### Exercício 1
Formate como uma lista JSON de strings o trecho das entradas que vai da linha com "family: Poaceae" até a linha com "country: French Guiana", incluindo as duas, com uma string para cada linha e sem as linhas em branco.

### Texto da página
—————
Estudo da Associação Nacional dos Fabricantes de Veículos Automotores (Anfavea) feito em parceria com o Boston Consulting Group (BCG) revela que os veículos brasileiros têm a menor pegada de carbono do mundo quando avaliado o ciclo de vida de automóveis, caminhões e ônibus. O resultado mostra que o Brasil pode intensificar o uso dos biocombustíveis para reduzir emissões de gases de efeito estufa enquanto a eletrificação ganha escala no país. Além disso, demonstra que o avanço da descarbonização no Brasil depende da cadeia completa, com melhorias de desempenho na produção de insumos, por exemplo.
O trabalho, intitulado “Caminhos da Descarbonização: a pegada de carbono no ciclo de vida do veículo”, calculou de forma inédita as emissões de CO2 em todo o ciclo de vida do veículo fabricado no Brasil, comparando-as com as de veículos produzidos em outros países. A pesquisa foi desenvolvida ao longo deste ano e usou como referência as emissões de veículos leves e pesados equivalentes, rodando no Brasil e nos principais mercados do mundo: União Europeia, Estados Unidos e China.
O cálculo leva em consideração a pegada de carbono desde a extração das matérias-primas, passando pela produção dos insumos, montagem dos veículos e distribuição, até chegar ao seu uso e descarte. O conceito, conhecido tecnicamente como “do berço ao túmulo”, é a forma mais completa de aferir a emissão de gases do efeito estufa. O Programa Mover prevê o cálculo da pegada de carbono no ciclo de vida como critério a partir de 2027 para a concessão de incentivos visando a descarbonização da frota brasileira.
O Brasil leva vantagem frente aos principais mercados do mundo devido à matriz elétrica nacional, composta por 90% de fontes renováveis – hidrelétricas, eólica, solar, biomassa – e à matriz energética 50% renovável. Esses fatores têm impacto em toda a cadeia, seja na fabricação dos veículos, na emissão durante o uso ou até na recarga de modelos elétricos, por exemplo. Com isso, veículos produzidos e utilizados no país têm pegada de carbono menor. Outro fator determinante para o bom resultado brasileiro é o uso em larga escala dos biocombustíveis, reflexo da presença expressiva de veículos flex na frota nacional.
“Combustíveis renováveis são eficazes para uma estratégia imediata de descarbonização. A eletrificação ainda está em processo de aceleração, mas o Brasil já conta com uma significativa parte de sua frota beneficiando-se do uso de biocombustíveis, o que aparece de forma clara no resultado do estudo. O trabalho revela também as discrepâncias nas emissões de veículos da mesma tecnologia em diferentes países, com o Brasil se posicionando como um líder global quando falamos das frotas mais limpas”, destacou Igor Calvet, presidente da Anfavea.
De acordo com avaliação da pegada de carbono no ciclo de vida, os veículos com as menores taxas de emissões de CO2 no mundo são os fabricados no Brasil que rodam aqui utilizando etanol – sejam híbridos ou a combustão. Eles só rivalizam com modelos 100% elétricos quando fabricados no Brasil com bateria ocidental. Esse tipo de veículo, no entanto, por ora não reflete a realidade do mercado brasileiro.
—————
### Lista de entradas

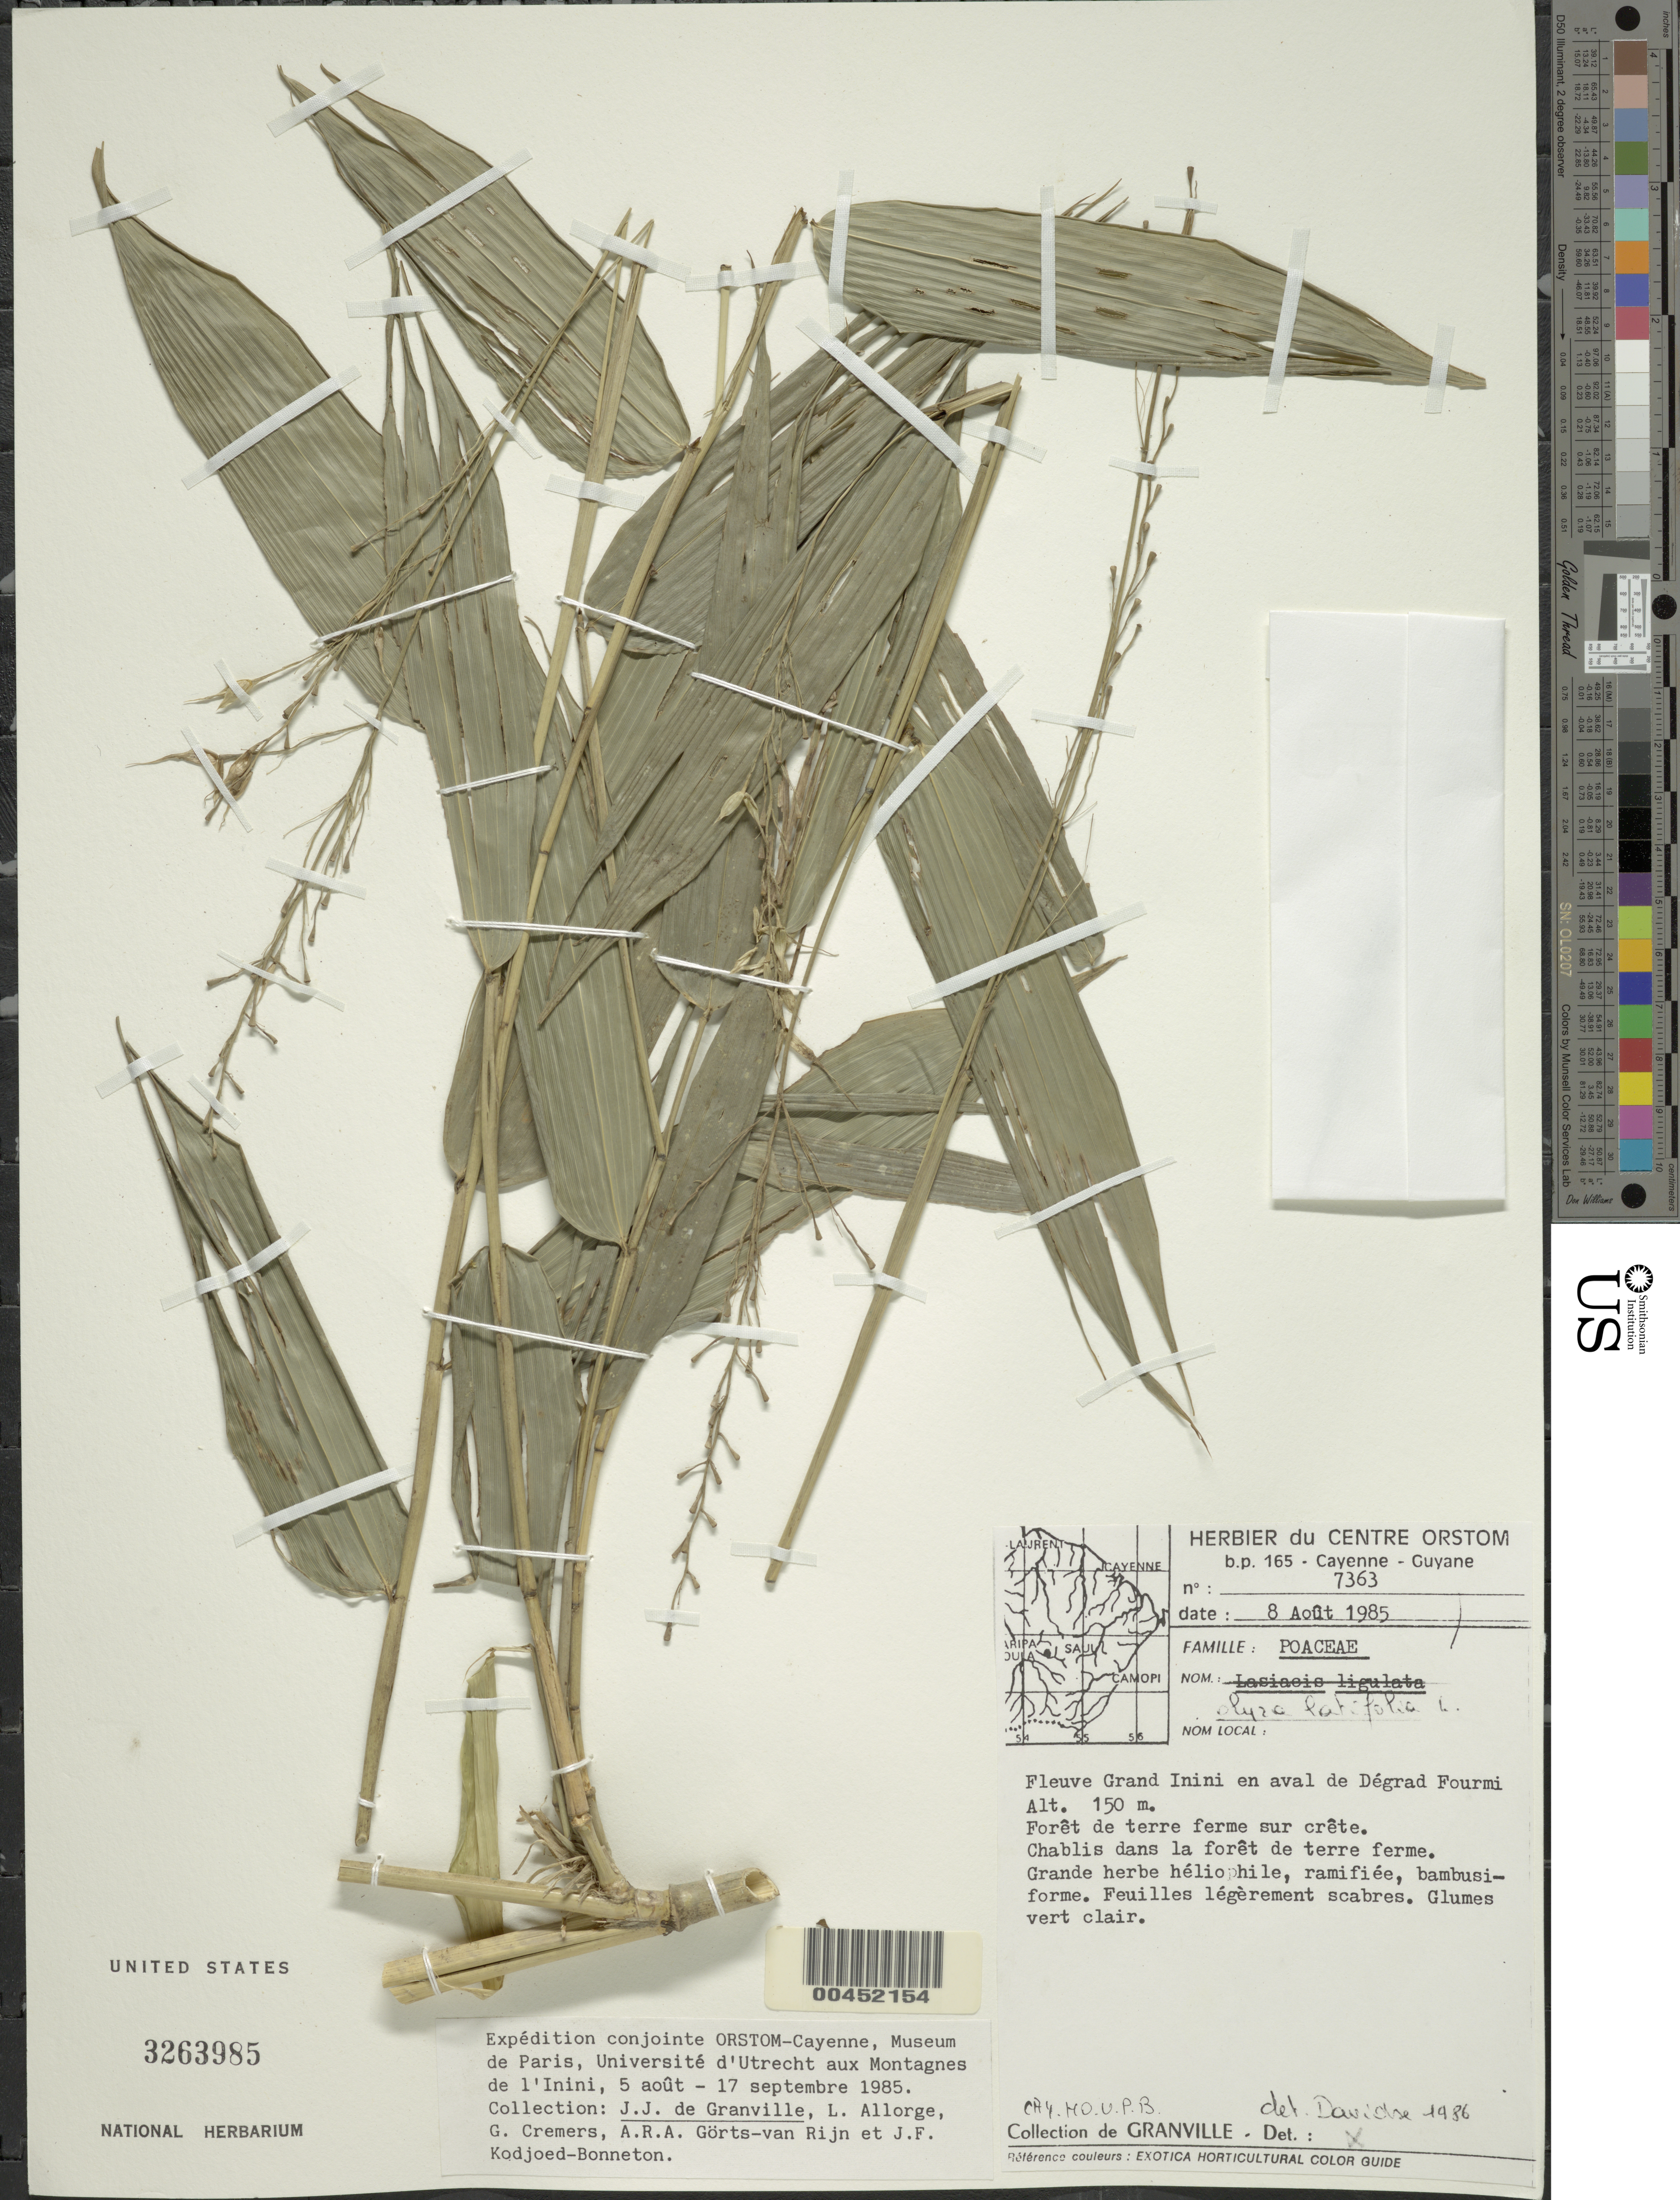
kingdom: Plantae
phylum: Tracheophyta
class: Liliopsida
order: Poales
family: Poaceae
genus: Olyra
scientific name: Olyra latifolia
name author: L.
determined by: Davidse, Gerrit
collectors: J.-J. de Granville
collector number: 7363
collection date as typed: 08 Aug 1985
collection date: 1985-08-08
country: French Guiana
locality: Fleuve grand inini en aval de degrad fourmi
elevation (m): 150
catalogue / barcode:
—————
### Exercício 2
Responda com base no texto sobre a pegada de carbono dos veículos:
(a) Com qual consultoria a Anfavea fez o estudo?
(b) A partir de que ano o Programa Mover prevê o cálculo da pegada de carbono no ciclo de vida como critério para a concessão de incentivos?
(c) Que percentual de fontes renováveis compõe a matriz elétrica nacional?

### Resposta 1
[
  "family: Poaceae",
  "genus: Olyra",
  "scientific name: Olyra latifolia",
  "name author: L.",
  "determined by: Davidse, Gerrit",
  "collectors: J.-J. de Granville",
  "collector number: 7363",
  "collection date as typed: 08 Aug 1985",
  "collection date: 1985-08-08",
  "country: French Guiana"
]

### Resposta 2
(a) Com o Boston Consulting Group (BCG).
(b) A partir de 2027.
(c) 90%.